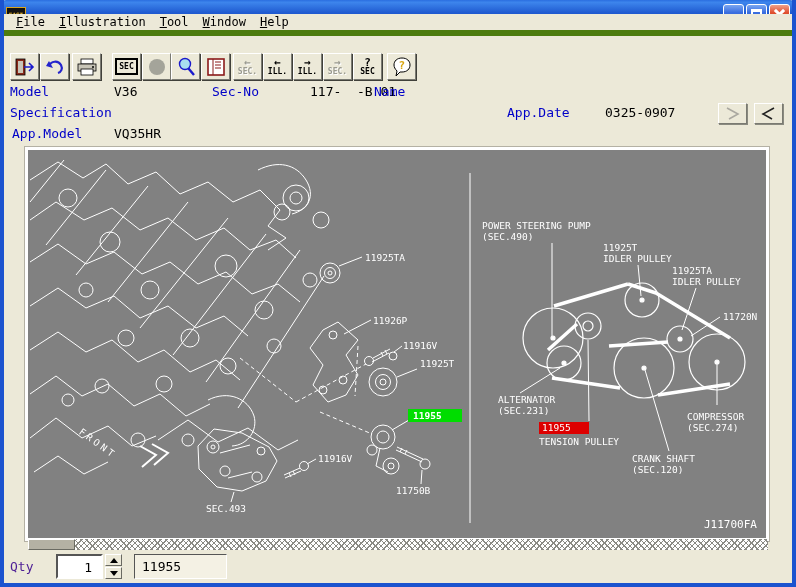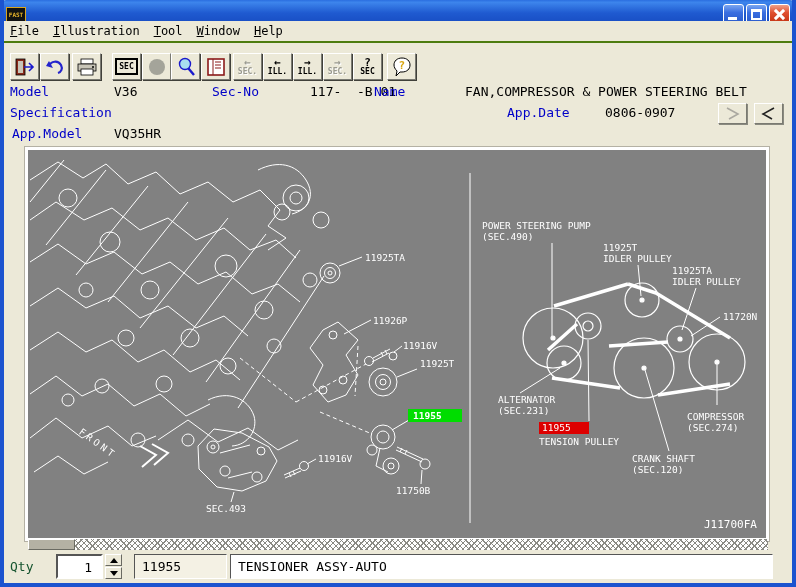--- a/index.html
+++ b/index.html
@@ -18,22 +18,22 @@
   .win-btns { margin-left:auto; display:flex; gap:2px; }
   .wbtn { width:21px; height:21px; border-radius:3px; border:1px solid #fff;
     background:linear-gradient(180deg,#7aa6f0,#3a6ee0 40%,#2858c8); position:relative; }
   .wbtn.close { background:linear-gradient(180deg,#f0a088,#e05030 40%,#c03010); }
   .glyph-min { position:absolute; left:4px; bottom:4px; width:9px; height:3px; background:#fff; }
   .glyph-max { position:absolute; left:4px; top:4px; width:11px; height:11px; border:2px solid #fff; border-top-width:3px; }
   .glyph-close-a,.glyph-close-b { position:absolute; left:3px; top:8px; width:13px; height:3px; background:#fff; }
   .glyph-close-a { transform:rotate(45deg);} .glyph-close-b { transform:rotate(-45deg);}
 
   
-  .menubar { position:absolute; left:4px; top:21px; width:788px; height:22px; background:#ECE9D8;
-    display:flex; align-items:center; padding-left:2px; border-bottom:2px solid #4d7c0f; }
+  .menubar { position:absolute; left:4px; top:14px; width:788px; height:22px; background:#ECE9D8;
+    display:flex; align-items:center; padding-left:8px; border-bottom:6px solid #4d7c0f; }
   .menu-item { font-size:12px; color:#000; padding:2px 10px 2px 4px; }
 
   
   .toolbar { position:absolute; left:4px; top:51px; width:736px; height:32px; background:#ECE9D8; }
   .tbtn { position:absolute; top:2px; width:29px; height:27px; background:#ECE9D8;
     border:1px solid; border-color:#fff #7a7a72 #7a7a72 #fff; box-shadow:1px 1px 0 #40403a;
     display:flex; flex-direction:column; align-items:center; justify-content:center; }
   .tbtn svg { display:block; }
   .nav-arrow { font-size:11px; line-height:9px; font-weight:bold; }
   .nav-lbl { font-size:8px; line-height:9px; font-weight:bold; letter-spacing:0; }
@@ -59,21 +59,21 @@
 
   
   .hscroll { position:absolute; left:28px; top:539px; width:740px; height:11px; background:#fff;
     background-image:repeating-linear-gradient(45deg,#8a8a84 0 1px,transparent 1px 4px),
                      repeating-linear-gradient(-45deg,#8a8a84 0 1px,transparent 1px 4px); }
   .hthumb { position:absolute; left:0; top:0; width:47px; height:11px; background:#b4b1a4;
     border:1px solid; border-color:#fff #6a6a62 #6a6a62 #fff; }
 
   
   .bottombar { position:absolute; left:4px; top:551px; width:788px; height:32px; background:#ECE9D8; font-size:13px; }
-  .qty-lbl { position:absolute; left:6px; top:8px; color:#14532d; }
+  .qty-lbl { position:absolute; left:6px; top:8px; color:#4c1d95; }
   .qty-input { position:absolute; left:52px; top:3px; width:47px; height:25px; background:#fff;
     border:2px solid; border-color:#555 #fff #fff #555; text-align:right; padding:4px 9px 0 0; color:#000; }
   .spinner { position:absolute; left:101px; top:3px; width:17px; height:25px; }
   .spin { position:absolute; left:0; width:17px; height:12px; background:#ECE9D8;
     border:1px solid; border-color:#fff #6a6a62 #6a6a62 #fff; }
   .spin.up { top:0; } .spin.dn { top:13px; }
   .tri-up { position:absolute; left:4px; top:3px; width:0; height:0;
     border-left:4px solid transparent; border-right:4px solid transparent; border-bottom:5px solid #000; }
   .tri-dn { position:absolute; left:4px; top:3px; width:0; height:0;
     border-left:4px solid transparent; border-right:4px solid transparent; border-top:5px solid #000; }
@@ -178,25 +178,24 @@
     </svg>
   </div>
 </div>
 
 <div class="info">
   <span class="lbl" style="left:6px;top:1px">Model</span>
   <span class="val" style="left:110px;top:1px">V36</span>
   <span class="lbl" style="left:208px;top:1px">Sec-No</span>
   <span class="val" style="left:306px;top:1px">117-  -B 01</span>
   <span class="lbl" style="left:370px;top:1px">Name</span>
-  <span class="val" style="left:461px;top:1px">FAN,COMPRESSOR &amp; POWER STEERING BELT</span>
 
   <span class="lbl" style="left:6px;top:22px">Specification</span>
   <span class="lbl" style="left:503px;top:22px">App.Date</span>
-  <span class="val" style="left:601px;top:22px">0806-0907</span>
+  <span class="val" style="left:601px;top:22px">0325-0907</span>
   <div class="pgbtn" style="left:714px;top:20px">
     <svg width="27" height="19" viewBox="0 0 27 19">
       <path d="M8,4 L19,10 L10,15" stroke="#aaa8a0" stroke-width="1.6" fill="none"></path>
     </svg>
   </div>
   <div class="pgbtn" style="left:750px;top:20px">
     <svg width="27" height="19" viewBox="0 0 27 19">
       <path d="M19,4 L8,10 L17,15" stroke="#222" stroke-width="1.6" fill="none"></path>
     </svg>
   </div>
@@ -368,16 +367,15 @@
   <div class="qty-input">1</div>
   <div class="spinner">
     <div class="spin up">
         <div class="tri-up"></div>
       </div>
     <div class="spin dn">
         <div class="tri-dn"></div>
       </div>
   </div>
   <div class="field f-partno">11955</div>
-  <div class="field f-partname">TENSIONER ASSY-AUTO</div>
 </div>
 
 <div class="win-border" style="pointer-events:none"></div>
 
 </body></html>

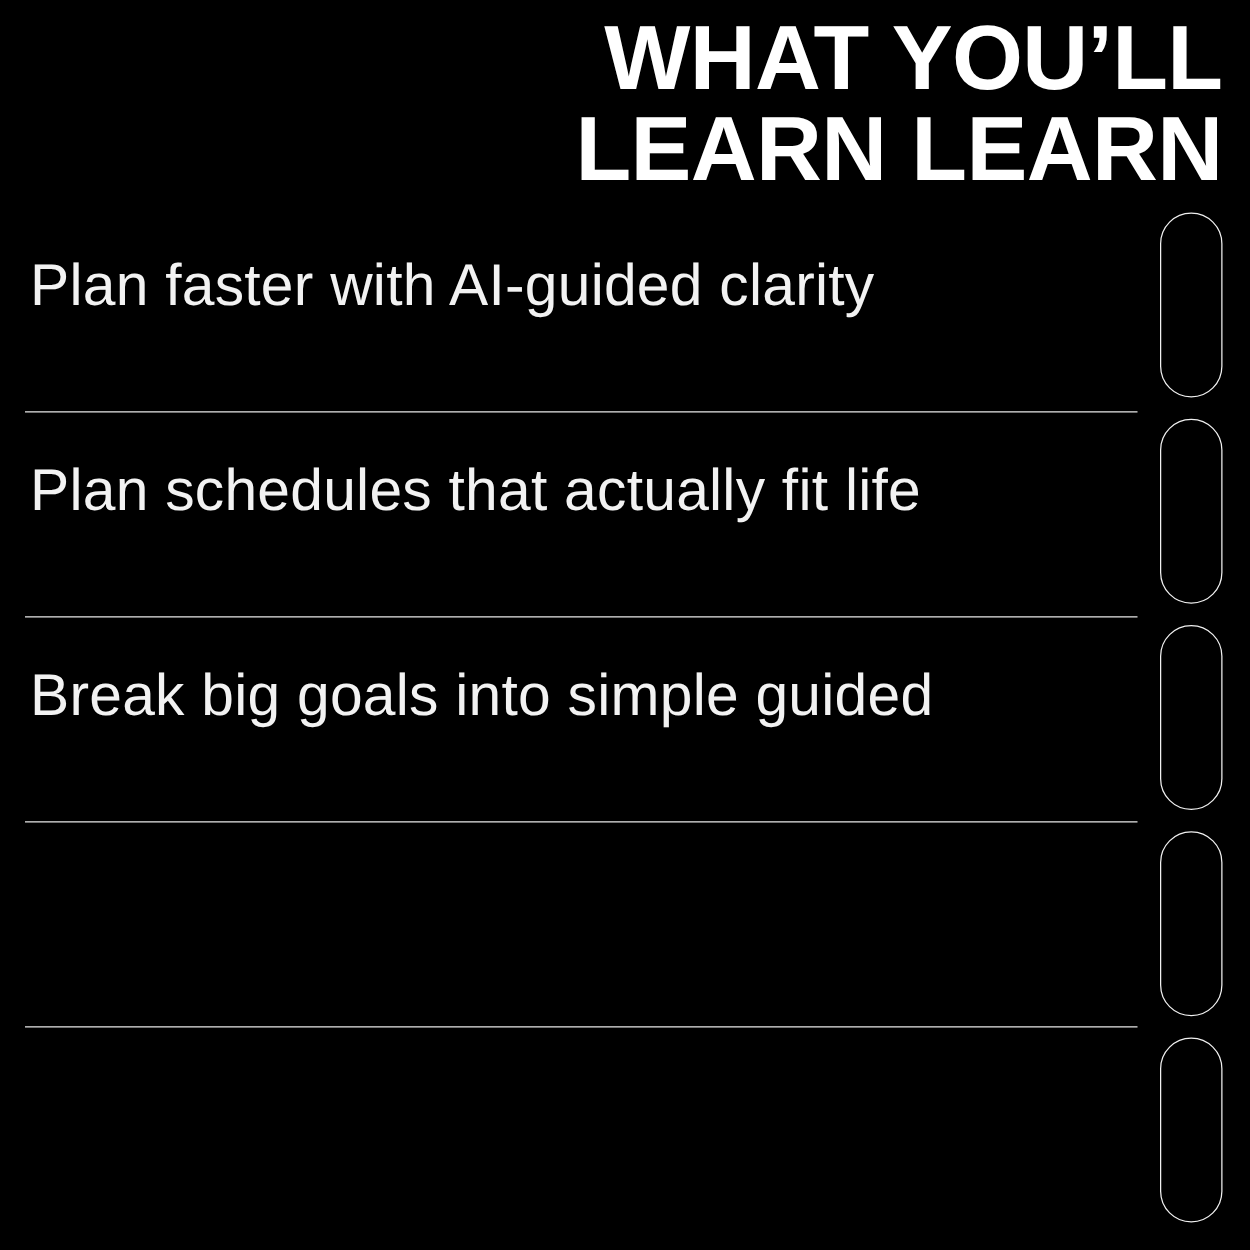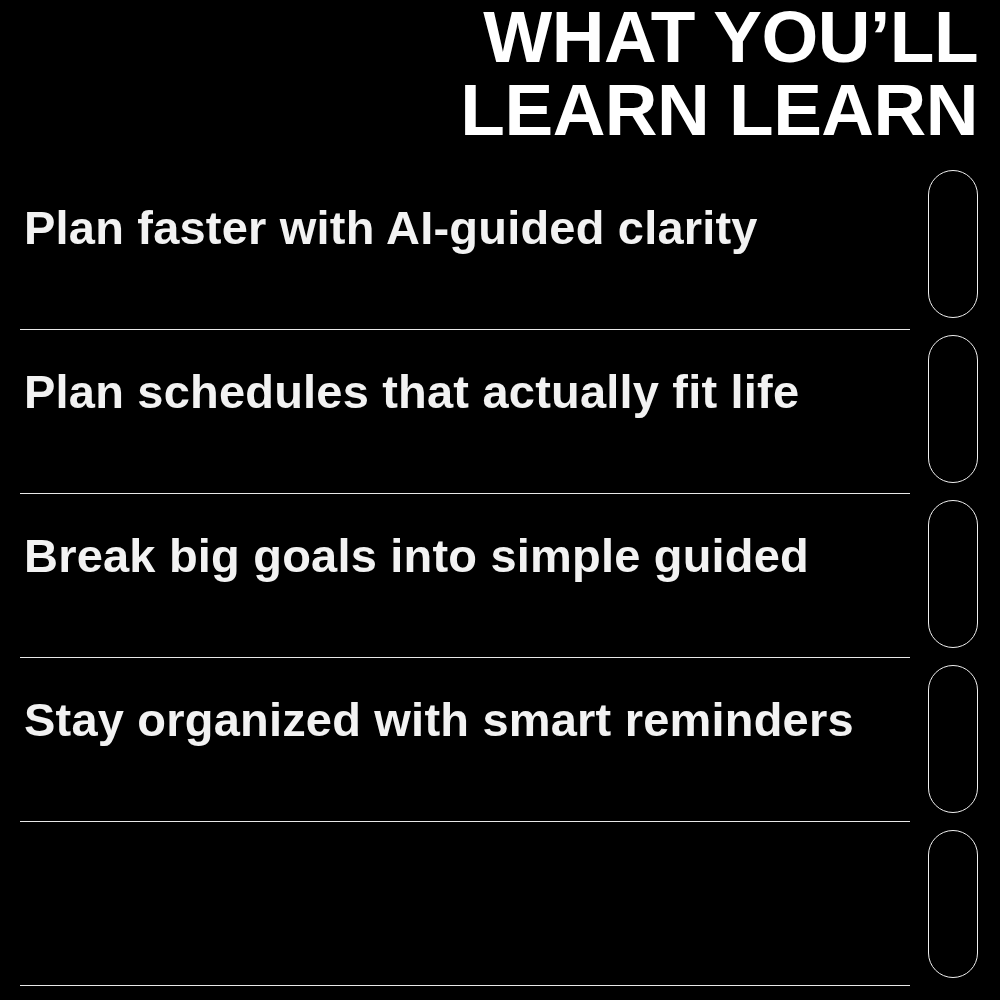--- a/index.html
+++ b/index.html
@@ -13,20 +13,21 @@
     color:#ffffff;
     position:relative;
   }
 
   
   .heading {
     position:absolute;
     left:0; top:0;
     width:978px;
     text-align:right;
+    padding-top:10px;
   }
   .heading .hline {
     display:block;
     font-weight:bold;
     font-size:73px;
     line-height:73px;
     letter-spacing:-0.5px;
     white-space:nowrap;
     color:#ffffff;
   }
@@ -41,21 +42,21 @@
     position:relative;
     height:164px;
     width:910px;
   }
   .row-label {
     position:absolute;
     left:24px;
     top:34px;
     font-size:47px;
     line-height:56px;
-    font-weight:700;
+    font-weight:400;
     letter-spacing:0.2px;
     white-space:nowrap;
     color:#f2f2f2;
     -webkit-font-smoothing:antialiased;
   }
   .row-rule {
     position:absolute;
     left:20px;
     bottom:0;
     width:890px;
@@ -97,24 +98,20 @@
   <div class="row">
     <div class="row-label">Plan schedules that actually fit life</div>
     <div class="row-rule"></div>
   </div>
 
   <div class="row">
     <div class="row-label">Break big goals into simple guided</div>
     <div class="row-rule"></div>
   </div>
 
-  <div class="row">
-    <div class="row-label">Stay organized with smart reminders</div>
-    <div class="row-rule"></div>
-  </div>
 
   <div class="row">
     <div class="row-rule"></div>
   </div>
 
 </div>
 
 <div class="pill-col">
   <div class="pill"></div>
   <div class="pill"></div>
================================
Job item → Copy each line of the material where "repeating" is found.

Written answer →
     background-image:repeating-linear-gradient(45deg,#8a8a84 0 1px,transparent 1px 4px),
                      repeating-linear-gradient(-45deg,#8a8a84 0 1px,transparent 1px 4px); }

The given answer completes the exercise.